Fusion Ceviche — Authentic Peruvian dishes served in a cozy space decorated with Peruvian flags and postcards make this a favorite.
En Fuego — Live entertainment and fiestas accompany South American cuisine at this lively restaurant set in Atlantis, The Palm.
Sucre — First opening in Buenos Aires in 2001, the location in Dubai serves authentic Argentinian cuisine in a stylish setting.
El Malecon — Located in the Dubai Marine Beach Resort & Spa, this lively nightspot and eatery is known for Latin American sounds and flavors and its beachfront location.
La Tiendita — Spend time in this café selling traditional Mexican sweets and beverages.
Feel at Home Without Leaving Campus
With more than 4,000 students representing 125 nationalities, Heriot-Watt University Dubai welcomes students from all over the world. The university encourages students to “experience new cultures, expand [their] horizons, and discover what it means to be a true global citizen,” and offers intercampus transfers for studying abroad at Heriot-Watt campuses in the UK and Malaysia.
As a global university, Heriot-Watt University Dubai is aware that it can be hard for some to be so far away from home, which is why the school provides on-campus support for international students. The Dubai Student Service Centre helps with academics, housing, finances, visas, and more. The university’s social clubs can be a great way for new students to make friends and participate in school activities.
For those students wanting help acclimating to the new surroundings, the college offers WattBuds. The university pairs new students with continuing students in their third or fourth year as a “buddy” to help with any questions or concerns. Big buds can “introduce Little Buds to university clubs and events, be a friendly person to chat with, advise Little Buds about other resources available on-campus, answer their general queries and guide them about things to do in Dubai.”

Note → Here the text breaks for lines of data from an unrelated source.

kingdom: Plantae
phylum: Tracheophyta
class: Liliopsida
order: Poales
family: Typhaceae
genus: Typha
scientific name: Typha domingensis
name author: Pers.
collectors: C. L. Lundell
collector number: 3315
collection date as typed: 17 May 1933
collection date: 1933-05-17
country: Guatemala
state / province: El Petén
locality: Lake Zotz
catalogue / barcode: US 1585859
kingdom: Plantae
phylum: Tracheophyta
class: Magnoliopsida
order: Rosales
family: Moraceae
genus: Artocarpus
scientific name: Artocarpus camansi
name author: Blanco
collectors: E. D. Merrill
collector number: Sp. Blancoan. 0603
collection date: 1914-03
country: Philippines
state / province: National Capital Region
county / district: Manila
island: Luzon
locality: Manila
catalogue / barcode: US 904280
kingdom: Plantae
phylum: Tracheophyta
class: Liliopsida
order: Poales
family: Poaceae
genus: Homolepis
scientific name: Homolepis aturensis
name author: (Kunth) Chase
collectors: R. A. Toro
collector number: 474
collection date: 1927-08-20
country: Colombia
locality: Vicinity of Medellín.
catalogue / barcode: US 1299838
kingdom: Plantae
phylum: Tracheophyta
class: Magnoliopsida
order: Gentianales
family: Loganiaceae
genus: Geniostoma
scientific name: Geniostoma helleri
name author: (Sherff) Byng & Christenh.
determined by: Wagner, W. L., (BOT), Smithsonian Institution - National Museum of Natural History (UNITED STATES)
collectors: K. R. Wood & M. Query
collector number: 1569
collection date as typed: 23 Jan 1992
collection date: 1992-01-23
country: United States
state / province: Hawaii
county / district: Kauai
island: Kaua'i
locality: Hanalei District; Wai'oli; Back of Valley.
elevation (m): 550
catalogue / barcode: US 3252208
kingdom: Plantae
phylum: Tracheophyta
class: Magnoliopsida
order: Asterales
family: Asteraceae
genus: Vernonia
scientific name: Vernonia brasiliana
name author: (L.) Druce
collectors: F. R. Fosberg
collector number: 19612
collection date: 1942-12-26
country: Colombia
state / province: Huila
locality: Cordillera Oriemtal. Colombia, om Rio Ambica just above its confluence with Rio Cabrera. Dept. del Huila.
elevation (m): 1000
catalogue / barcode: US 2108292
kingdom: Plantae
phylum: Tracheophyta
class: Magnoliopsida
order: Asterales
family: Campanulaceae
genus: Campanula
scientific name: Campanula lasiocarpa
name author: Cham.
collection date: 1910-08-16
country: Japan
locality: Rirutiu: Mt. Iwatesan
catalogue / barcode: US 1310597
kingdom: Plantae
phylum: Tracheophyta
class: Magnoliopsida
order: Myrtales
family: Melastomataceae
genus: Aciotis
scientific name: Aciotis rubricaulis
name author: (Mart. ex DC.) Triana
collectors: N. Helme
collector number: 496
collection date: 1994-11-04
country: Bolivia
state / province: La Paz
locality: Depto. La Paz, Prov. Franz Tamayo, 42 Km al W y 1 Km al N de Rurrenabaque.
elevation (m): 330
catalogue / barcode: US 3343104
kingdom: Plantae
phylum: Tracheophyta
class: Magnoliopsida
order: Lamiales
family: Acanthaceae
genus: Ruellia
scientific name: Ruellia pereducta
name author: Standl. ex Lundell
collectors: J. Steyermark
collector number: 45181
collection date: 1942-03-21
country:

The Heriot-Watt campus is conveniently located in Dubai Knowledge Park, with easy access to the Dubai Metro and Tramway to explore the city. For further explorations, the campus is 30 minutes from the Dubai International Airport (DXB) — the world’s busiest airport for international travel, with more than 100 airlines flying to more than 240 destinations.
Finding a Home Away from Home
Thanks to its large population featuring such a wide variety of nationalities, Dubai is a place where almost anyone can feel welcome. International students attending college far away from their families won’t have to look too far to find a community of peers that reminds them of home.